(Collected data)
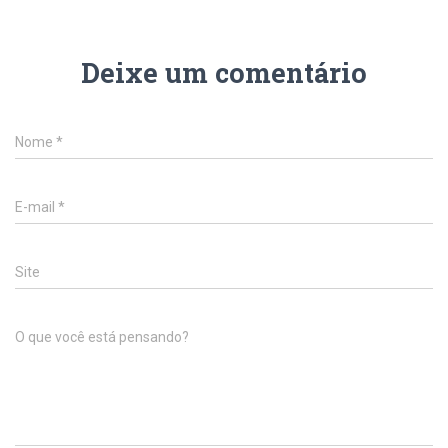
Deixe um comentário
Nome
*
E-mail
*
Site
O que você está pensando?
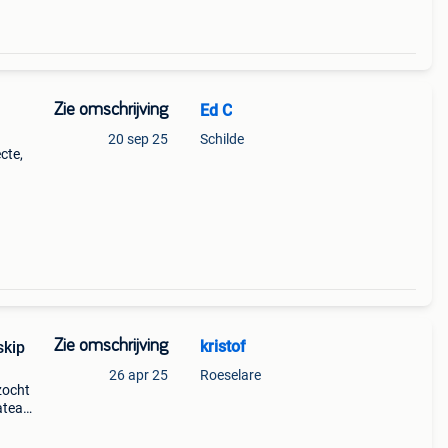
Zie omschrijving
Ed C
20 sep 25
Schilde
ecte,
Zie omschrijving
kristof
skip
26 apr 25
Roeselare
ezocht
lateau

### Exercise description
Copy out every line of text from the entries above in its original form and order, and leave out the pictures.

### Answer section
Deixe um comentário
Nome
*
E-mail
*
Site
O que você está pensando?
Zie omschrijving
Ed C
20 sep 25
Schilde
ecte,
Zie omschrijving
kristof
skip
26 apr 25
Roeselare
ezocht
lateau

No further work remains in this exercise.